I also use the up the ladder cut as the control to get the card to the top for this trick only, so when the spectator sees it used twice, it takes all the heat off. A small number of magicians in the Minneapolis/St. Paul area get together twice a month to discuss advanced aspects of magic (this group is independent of the IBM and SAM clubs, although we are for the most part members of both those clubs too.) I use a way of doing triumph that is just a little different than the Stars of Magic version, but is extremely convincing, and best of all it's almost impossible to screw up. I'm sure it's not original since it makes so much sense.
None of us were very impressed with the multiple pile convincer that Daryl teaches on his London Lecture tapes.
Much of our discussion started while critiquing Joe Fortiers Triumph type routine, in which the spectator shuffles the cards, and it still works! At first he did a daryl type of display and all of us thought that it was the weakest part of his routine. I won't describe it without his permission, but it's a real mind blower. He's spent a lot of time on this and it shows. I still don't understand much of his handling and he isn't offering explanations, But I've seen it so many times that I have seen a little bit of some of the extremely difficult sleights he uses, but still not nearly enough to reconstruct the effect. But, on the other hand I don't want to. It's his trick and I feel honored to be able to critique it and not have him feel threatened that I or anyone else in the group would try to emulate it. (if we could).
In the following months we were able to see some major improvements that Joe made by avoiding the multiple piles, which to a knowlegable magician, just doesn't look right, and lack an important convincer that the cards are truely mixed.
We've also discussed the various in-the-hands slop shuffle techniques and the majority of methods that we know of seem to lack the convincer of the up the ladder cut just after the strip out, and just prior to the standard convincer.
If somebody has some web space available, I'd be glad to upload a video of the version that many of us feel to be superb, assuming you have a table to do it on. I make no claims to its originality.
MSN doesn't let me get to my web site anymore. It's fast but it sucks that you HAVE to use microsoft software.
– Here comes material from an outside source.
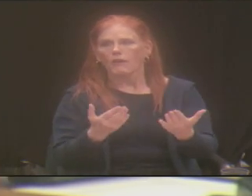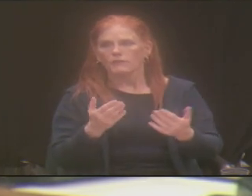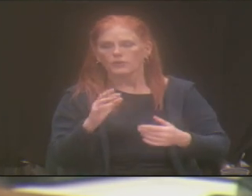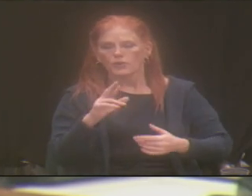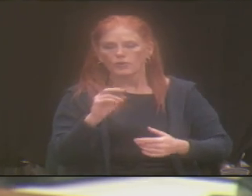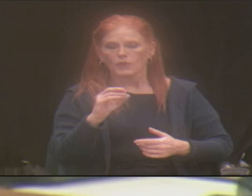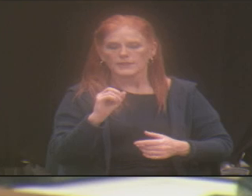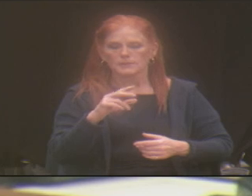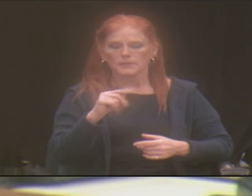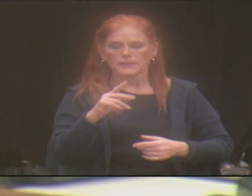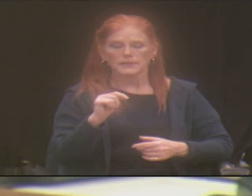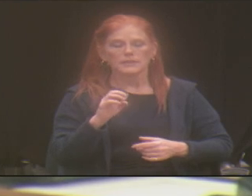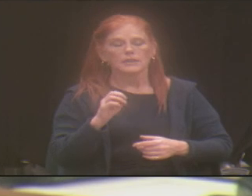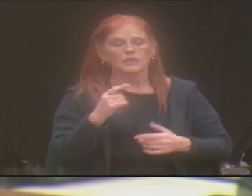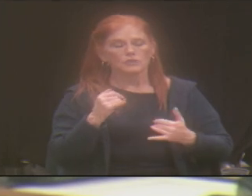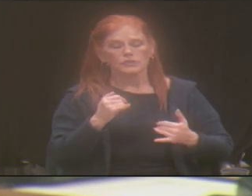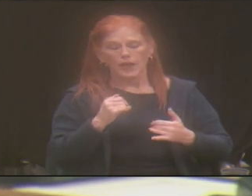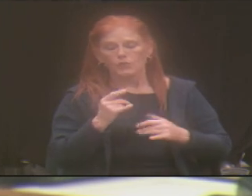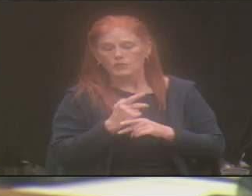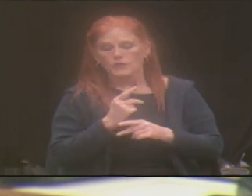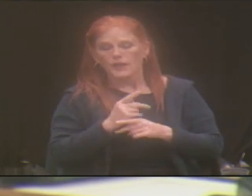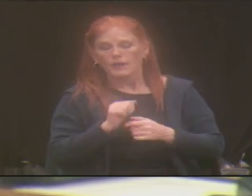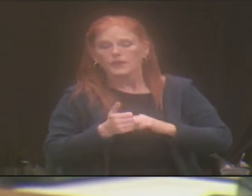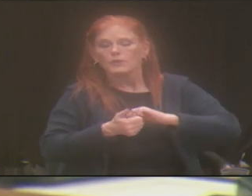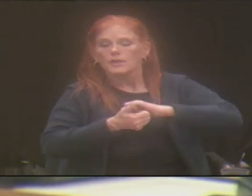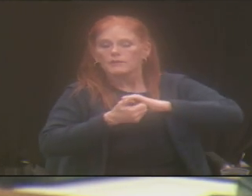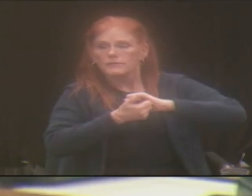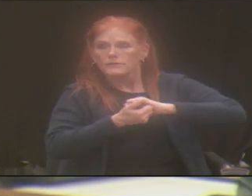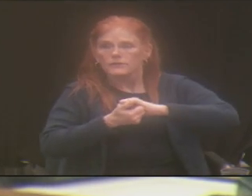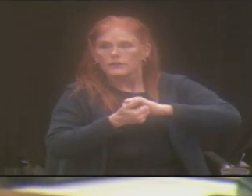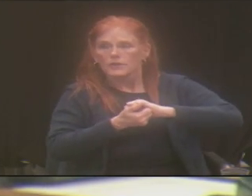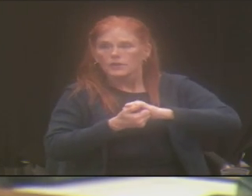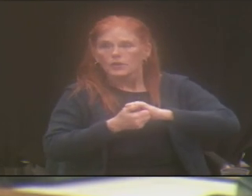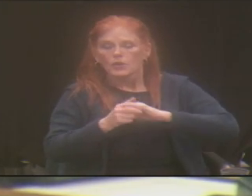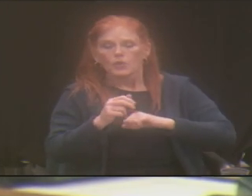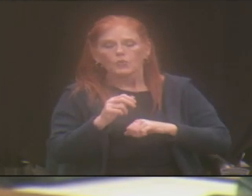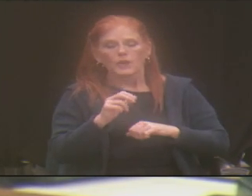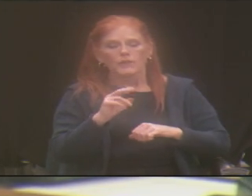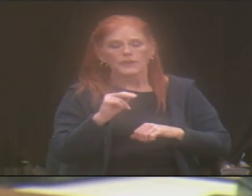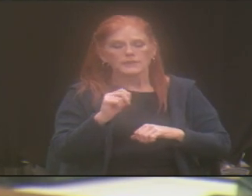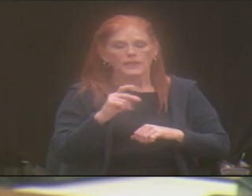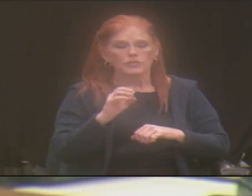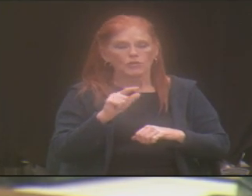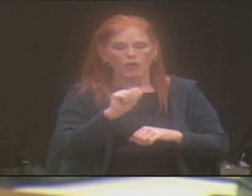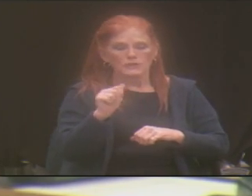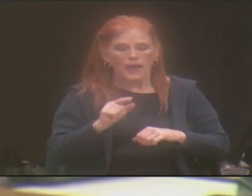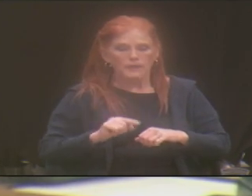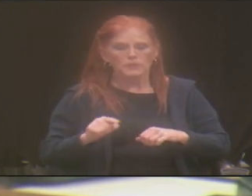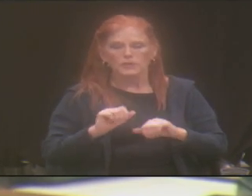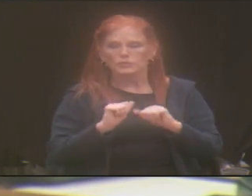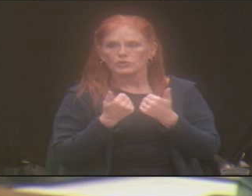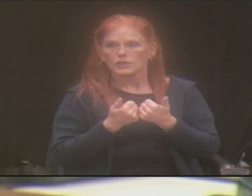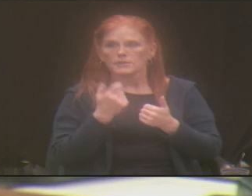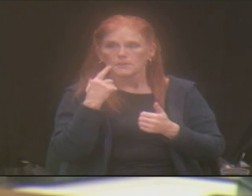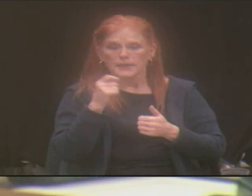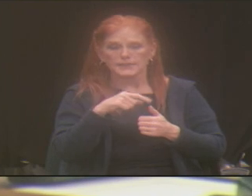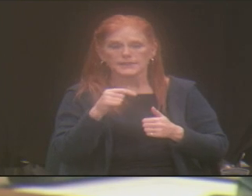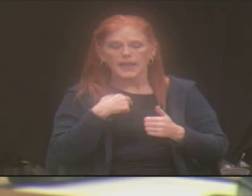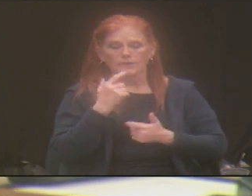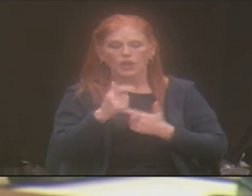now we're looking at how can we partner with the National Alzheimer's Association because they have a large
If you do want to learn the block transfer
stripout, then Johnny Thompson's tape does have a great explanation of that technique. It's harder and probably a bit more foolproof once mastered, but for ease of use, I prefer the simpler stars of magic type stripout, with the addition of an up the ladder cut which neccetates a 'backwards' handling of the stripout so you can use an up the ladder to reverse the two piles once the strip out is performed.